‘No to Cha-cha’ coalition launched | Inquirer News

‘No to Cha-cha’ coalition launched

By: - Reporter / @jgamilINQ
/ 07:28 AM February 14, 2018

LOVE FOR A CAUSE Former lawmakers Neri Colmenares, Satur Ocampo and Lorenzo Tañada III, Sr. Mary John Mananzan, Christian Monsod, retired Chief Justice Hilario Davide Jr. and retired Bishop Deogracias Iñiguez show their opposition to moves to revise the Constitution on Tuesday, a day before Valentine’s Day, at the University of the Philippines in Quezon City. —GRIG C. MONTEGRANDE

At least two framers of the 1987 Constitution are among those leading the charge against the Duterte administration’s moves for Charter change (Cha-cha), which they call “self-serving” and “dangerous.”

During the launch of the “No to Cha-cha” Coalition at the University of the Philippines’ College of Law in Diliman, Quezon City, on Tuesday, 1986 Constitutional Commission members Christian Monsod and former Chief Justice Hilario Davide Jr. defended the fundamental law they helped draft.


They also outlined the dangers of the administration’s plan to amend the Constitution primarily to change the current unitary government to a federal system.

“[This Charter change] is a lethal experiment, a plunge to death, a leap to hell,” Davide said in a speech. “For those who took oaths to uphold and defend the Constitution to now lure people into an unproved federal system is tyranny.”


Proposed revisions

In a statement, the coalition, consisting mostly of members of the multisectoral Movement Against Tyranny, described the proposed amendments at the House of Representatives as “self-serving and dangerous.”

It took exception to the proposed amendments:

• Giving President Duterte authoritarian powers and the option to run again in 2022.
• Extending the terms of incumbent officials, including last-termers, to 2022 and increasing their terms of office thereafter to five years.
• Institutionalizing the pork barrel system.
• Establishing regional states to the benefit of political dynasties.
• Deleting or diluting the nationalist and progressive provisions on the economy, patrimony, sovereignty, social justice and human rights.

The coalition feared the proposed amendments would pave the way for another dictatorship, since some of the changes were intended to delete or water down checks-and-balance systems among the branches of government.

“There is absolutely no need to amend or revise the 1987 Constitution,” Davide said.

The current Charter, he said, is the country’s only one to have “unprecedented permanence,” having remained unamended for 31 years despite two previous attempts at changing it.


“I will not hesitate to assert that the [1987] Constitution, even if not perfect, is the best … for our country and our people, not just for our generations but even generations yet unborn,” Davide said.

It contains, he said, sufficient provisions against abuse of power and guarantees people’s active participation in government, including the use of people power.

Public trust

The former Chief Justice noted that the Philippine Constitution was the only one in the world that institutionalized the principle that “a public office was a public trust.”

“This is a Constitution I’m willing to die for,” he said.

Davide pointed out that the problem was that very few of the provisions had been implemented by way of enabling laws, an observation Monsod backed.

“We have failed in human development not because of the Constitution, but because we have not successfully implemented it,” Davide said. “The Constitution is not the problem, but part of the solution.”


Monsod pointed out that if the ruling party’s reasons for proposing federalism was to correct an imbalance of resource distribution from central to regional governments, “Why is there no mention at all of the need for a federal government in their national development plan?”

The perceived problem in fiscal devolution, Monsod said, can be fixed without having to resort to Charter change.

It can be dealt with, for instance, by strictly implementing or amending first the Local Government Code or implementing new legislation, which would be easier to correct than the Constitution.

“Why not start enacting now fiscal decentralization? … Why not enact an antidynasty law to demonstrate sincerity in bringing about real change?

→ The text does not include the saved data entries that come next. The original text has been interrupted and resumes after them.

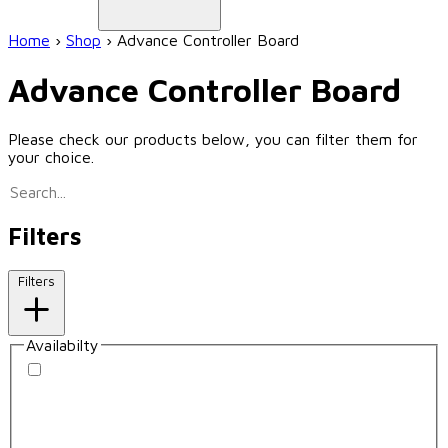
Home
›
Shop
›
Advance Controller Board
Advance Controller Board
Please check our products below, you can filter them for
your choice.
Filters
Filters
Availabilty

Enacting laws against their best interest would be the best way to gain the trust of the people,” he said.

“Why the need for a new Constitution [that] they admit does not directly address the twin problems of poverty and inequality?” he asked rhetorically.

‘Trojan horse’

Monsod wondered whether the proposed shift to federalism was just “a Trojan horse for an authoritarian regime,” noting that the estimated transition period for federalism would end in 2030, during which elected officials in 2019 would get a term of 11 years.

He said he wasn’t against federalism, but emphasized that several prerequisites must be in place first, such as strong political parties to prevent political dynasties.

He also said the government system shift would be better “initiated by regions, from the bottom up.”

The “No to Cha-cha” coalition is planning a rally on Feb. 24, the 32nd anniversary of the Edsa People Power Revolution.